No pictures should appear. The lines from the beginning of the listing through the one holding "X215476190Y-56321428D01*" must be reproduced exactly, and nothing more.

==*==

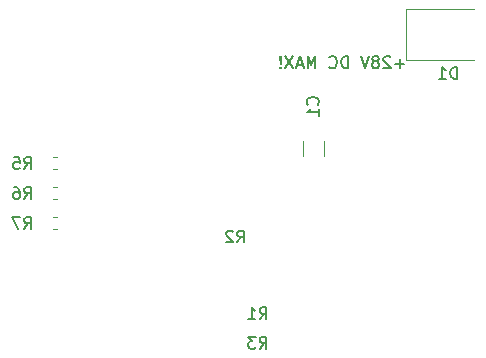
<source format=gbr>
G04 #@! TF.GenerationSoftware,KiCad,Pcbnew,5.0.2+dfsg1-1*
G04 #@! TF.CreationDate,2021-03-19T17:12:50+01:00*
G04 #@! TF.ProjectId,motor,6d6f746f-722e-46b6-9963-61645f706362,rev?*
G04 #@! TF.SameCoordinates,Original*
G04 #@! TF.FileFunction,Legend,Bot*
G04 #@! TF.FilePolarity,Positive*
%FSLAX46Y46*%
G04 Gerber Fmt 4.6, Leading zero omitted, Abs format (unit mm)*
G04 Created by KiCad (PCBNEW 5.0.2+dfsg1-1) date Fr 19 Mär 2021 17:12:50 CET*
%MOMM*%
%LPD*%
G01*
G04 APERTURE LIST*
%ADD10C,0.200000*%
%ADD11C,0.120000*%
%ADD12C,0.150000*%
G04 APERTURE END LIST*
D10*
X216238095Y-56321428D02*
X215476190Y-56321428D01*
X215857142Y-56702380D02*
X215857142Y-55940476D01*
X215047619Y-55797619D02*
X215000000Y-55750000D01*
X214904761Y-55702380D01*
X214666666Y-55702380D01*
X214571428Y-55750000D01*
X214523809Y-55797619D01*
X214476190Y-55892857D01*
X214476190Y-55988095D01*
X214523809Y-56130952D01*
X215095238Y-56702380D01*
X214476190Y-56702380D01*
X213904761Y-56130952D02*
X214000000Y-56083333D01*
X214047619Y-56035714D01*
X214095238Y-55940476D01*
X214095238Y-55892857D01*
X214047619Y-55797619D01*
X214000000Y-55750000D01*
X213904761Y-55702380D01*
X213714285Y-55702380D01*
X213619047Y-55750000D01*
X213571428Y-55797619D01*
X213523809Y-55892857D01*
X213523809Y-55940476D01*
X213571428Y-56035714D01*
X213619047Y-56083333D01*
X213714285Y-56130952D01*
X213904761Y-56130952D01*
X214000000Y-56178571D01*
X214047619Y-56226190D01*
X214095238Y-56321428D01*
X214095238Y-56511904D01*
X214047619Y-56607142D01*
X214000000Y-56654761D01*
X213904761Y-56702380D01*
X213714285Y-56702380D01*
X213619047Y-56654761D01*
X213571428Y-56607142D01*
X213523809Y-56511904D01*
X213523809Y-56321428D01*
X213571428Y-56226190D01*
X213619047Y-56178571D01*
X213714285Y-56130952D01*
X213238095Y-55702380D02*
X212904761Y-56702380D01*
X212571428Y-55702380D01*
X211476190Y-56702380D02*
X211476190Y-55702380D01*
X211238095Y-55702380D01*
X211095238Y-55750000D01*
X211000000Y-55845238D01*
X210952380Y-55940476D01*
X210904761Y-56130952D01*
X210904761Y-56273809D01*
X210952380Y-56464285D01*
X211000000Y-56559523D01*
X211095238Y-56654761D01*
X211238095Y-56702380D01*
X211476190Y-56702380D01*
X209904761Y-56607142D02*
X209952380Y-56654761D01*
X210095238Y-56702380D01*
X210190476Y-56702380D01*
X210333333Y-56654761D01*
X210428571Y-56559523D01*
X210476190Y-56464285D01*
X210523809Y-56273809D01*
X210523809Y-56130952D01*
X210476190Y-55940476D01*
X210428571Y-55845238D01*
X210333333Y-55750000D01*
X210190476Y-55702380D01*
X210095238Y-55702380D01*
X209952380Y-55750000D01*
X209904761Y-55797619D01*
X208714285Y-56702380D02*
X208714285Y-55702380D01*
X208380952Y-56416666D01*
X208047619Y-55702380D01*
X208047619Y-56702380D01*
X207619047Y-56416666D02*
X207142857Y-56416666D01*
X207714285Y-56702380D02*
X207380952Y-55702380D01*
X207047619Y-56702380D01*
X206809523Y-55702380D02*
X206142857Y-56702380D01*
X206142857Y-55702380D02*
X206809523Y-56702380D01*
X205761904Y-56607142D02*
X205714285Y-56654761D01*
X205761904Y-56702380D01*
X205809523Y-56654761D01*
X205761904Y-56607142D01*
X205761904Y-56702380D01*
X205761904Y-56321428D02*
X205809523Y-55750000D01*
X205761904Y-55702380D01*
X205714285Y-55750000D01*
X205761904Y-56321428D01*
X205761904Y-55702380D01*
D11*
G04 #@! TO.C,C1*
X207624000Y-62897936D02*
X207624000Y-64102064D01*
X209444000Y-62897936D02*
X209444000Y-64102064D01*
G04 #@! TO.C,D1*
X216414000Y-55998000D02*
X216414000Y-51698000D01*
X216414000Y-51698000D02*
X222114000Y-51698000D01*
X216414000Y-55998000D02*
X222114000Y-55998000D01*
G04 #@! TO.C,R7*
X186852779Y-69340000D02*
X186527221Y-69340000D01*
X186852779Y-70360000D02*
X186527221Y-70360000D01*
G04 #@! TO.C,R6*
X186852779Y-67820000D02*
X186527221Y-67820000D01*
X186852779Y-66800000D02*
X186527221Y-66800000D01*
G04 #@! TO.C,R5*
X186852779Y-64260000D02*
X186527221Y-64260000D01*
X186852779Y-65280000D02*
X186527221Y-65280000D01*
G04 #@! TD*
G04 #@! TO.C,C1*
D12*
X208891142Y-59777333D02*
X208938761Y-59729714D01*
X208986380Y-59586857D01*
X208986380Y-59491619D01*
X208938761Y-59348761D01*
X208843523Y-59253523D01*
X208748285Y-59205904D01*
X208557809Y-59158285D01*
X208414952Y-59158285D01*
X208224476Y-59205904D01*
X208129238Y-59253523D01*
X208034000Y-59348761D01*
X207986380Y-59491619D01*
X207986380Y-59586857D01*
X208034000Y-59729714D01*
X208081619Y-59777333D01*
X208986380Y-60729714D02*
X208986380Y-60158285D01*
X208986380Y-60444000D02*
X207986380Y-60444000D01*
X208129238Y-60348761D01*
X208224476Y-60253523D01*
X208272095Y-60158285D01*
G04 #@! TO.C,D1*
X220702095Y-57602380D02*
X220702095Y-56602380D01*
X220464000Y-56602380D01*
X220321142Y-56650000D01*
X220225904Y-56745238D01*
X220178285Y-56840476D01*
X220130666Y-57030952D01*
X220130666Y-57173809D01*
X220178285Y-57364285D01*
X220225904Y-57459523D01*
X220321142Y-57554761D01*
X220464000Y-57602380D01*
X220702095Y-57602380D01*
X219178285Y-57602380D02*
X219749714Y-57602380D01*
X219464000Y-57602380D02*
X219464000Y-56602380D01*
X219559238Y-56745238D01*
X219654476Y-56840476D01*
X219749714Y-56888095D01*
G04 #@! TO.C,R7*
X184062666Y-70302380D02*
X184396000Y-69826190D01*
X184634095Y-70302380D02*
X184634095Y-69302380D01*
X184253142Y-69302380D01*
X184157904Y-69350000D01*
X184110285Y-69397619D01*
X184062666Y-69492857D01*
X184062666Y-69635714D01*
X184110285Y-69730952D01*
X184157904Y-69778571D01*
X184253142Y-69826190D01*
X184634095Y-69826190D01*
X183729333Y-69302380D02*
X183062666Y-69302380D01*
X183491238Y-70302380D01*
G04 #@! TO.C,R6*
X184062666Y-67762380D02*
X184396000Y-67286190D01*
X184634095Y-67762380D02*
X184634095Y-66762380D01*
X184253142Y-66762380D01*
X184157904Y-66810000D01*
X184110285Y-66857619D01*
X184062666Y-66952857D01*
X184062666Y-67095714D01*
X184110285Y-67190952D01*
X184157904Y-67238571D01*
X184253142Y-67286190D01*
X184634095Y-67286190D01*
X183205523Y-66762380D02*
X183396000Y-66762380D01*
X183491238Y-66810000D01*
X183538857Y-66857619D01*
X183634095Y-67000476D01*
X183681714Y-67190952D01*
X183681714Y-67571904D01*
X183634095Y-67667142D01*
X183586476Y-67714761D01*
X183491238Y-67762380D01*
X183300761Y-67762380D01*
X183205523Y-67714761D01*
X183157904Y-67667142D01*
X183110285Y-67571904D01*
X183110285Y-67333809D01*
X183157904Y-67238571D01*
X183205523Y-67190952D01*
X183300761Y-67143333D01*
X183491238Y-67143333D01*
X183586476Y-67190952D01*
X183634095Y-67238571D01*
X183681714Y-67333809D01*
G04 #@! TO.C,R5*
X184062666Y-65222380D02*
X184396000Y-64746190D01*
X184634095Y-65222380D02*
X184634095Y-64222380D01*
X184253142Y-64222380D01*
X184157904Y-64270000D01*
X184110285Y-64317619D01*
X184062666Y-64412857D01*
X184062666Y-64555714D01*
X184110285Y-64650952D01*
X184157904Y-64698571D01*
X184253142Y-64746190D01*
X184634095Y-64746190D01*
X183157904Y-64222380D02*
X183634095Y-64222380D01*
X183681714Y-64698571D01*
X183634095Y-64650952D01*
X183538857Y-64603333D01*
X183300761Y-64603333D01*
X183205523Y-64650952D01*
X183157904Y-64698571D01*
X183110285Y-64793809D01*
X183110285Y-65031904D01*
X183157904Y-65127142D01*
X183205523Y-65174761D01*
X183300761Y-65222380D01*
X183538857Y-65222380D01*
X183634095Y-65174761D01*
X183681714Y-65127142D01*
G04 #@! TO.C,R3*
X203986666Y-80442380D02*
X204320000Y-79966190D01*
X204558095Y-80442380D02*
X204558095Y-79442380D01*
X204177142Y-79442380D01*
X204081904Y-79490000D01*
X204034285Y-79537619D01*
X203986666Y-79632857D01*
X203986666Y-79775714D01*
X204034285Y-79870952D01*
X204081904Y-79918571D01*
X204177142Y-79966190D01*
X204558095Y-79966190D01*
X203653333Y-79442380D02*
X203034285Y-79442380D01*
X203367619Y-79823333D01*
X203224761Y-79823333D01*
X203129523Y-79870952D01*
X203081904Y-79918571D01*
X203034285Y-80013809D01*
X203034285Y-80251904D01*
X203081904Y-80347142D01*
X203129523Y-80394761D01*
X203224761Y-80442380D01*
X203510476Y-80442380D01*
X203605714Y-80394761D01*
X203653333Y-80347142D01*
G04 #@! TO.C,R2*
X202096666Y-71452380D02*
X202430000Y-70976190D01*
X202668095Y-71452380D02*
X202668095Y-70452380D01*
X202287142Y-70452380D01*
X202191904Y-70500000D01*
X202144285Y-70547619D01*
X202096666Y-70642857D01*
X202096666Y-70785714D01*
X202144285Y-70880952D01*
X202191904Y-70928571D01*
X202287142Y-70976190D01*
X202668095Y-70976190D01*
X201715714Y-70547619D02*
X201668095Y-70500000D01*
X201572857Y-70452380D01*
X201334761Y-70452380D01*
X201239523Y-70500000D01*
X201191904Y-70547619D01*
X201144285Y-70642857D01*
X201144285Y-70738095D01*
X201191904Y-70880952D01*
X201763333Y-71452380D01*
X201144285Y-71452380D01*
G04 #@! TO.C,R1*
X203986666Y-77952380D02*
X204320000Y-77476190D01*
X204558095Y-77952380D02*
X204558095Y-76952380D01*
X204177142Y-76952380D01*
X204081904Y-77000000D01*
X204034285Y-77047619D01*
X203986666Y-77142857D01*
X203986666Y-77285714D01*
X204034285Y-77380952D01*
X204081904Y-77428571D01*
X204177142Y-77476190D01*
X204558095Y-77476190D01*
X203034285Y-77952380D02*
X203605714Y-77952380D01*
X203320000Y-77952380D02*
X203320000Y-76952380D01*
X203415238Y-77095238D01*
X203510476Y-77190476D01*
X203605714Y-77238095D01*
G04 #@! TD*
M02*

</source>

==*==

* Answer area
<source format=gbr>
G04 #@! TF.GenerationSoftware,KiCad,Pcbnew,5.0.2+dfsg1-1*
G04 #@! TF.CreationDate,2021-03-19T17:12:50+01:00*
G04 #@! TF.ProjectId,motor,6d6f746f-722e-46b6-9963-61645f706362,rev?*
G04 #@! TF.SameCoordinates,Original*
G04 #@! TF.FileFunction,Legend,Bot*
G04 #@! TF.FilePolarity,Positive*
%FSLAX46Y46*%
G04 Gerber Fmt 4.6, Leading zero omitted, Abs format (unit mm)*
G04 Created by KiCad (PCBNEW 5.0.2+dfsg1-1) date Fr 19 Mär 2021 17:12:50 CET*
%MOMM*%
%LPD*%
G01*
G04 APERTURE LIST*
%ADD10C,0.200000*%
%ADD11C,0.120000*%
%ADD12C,0.150000*%
G04 APERTURE END LIST*
D10*
X216238095Y-56321428D02*
X215476190Y-56321428D01*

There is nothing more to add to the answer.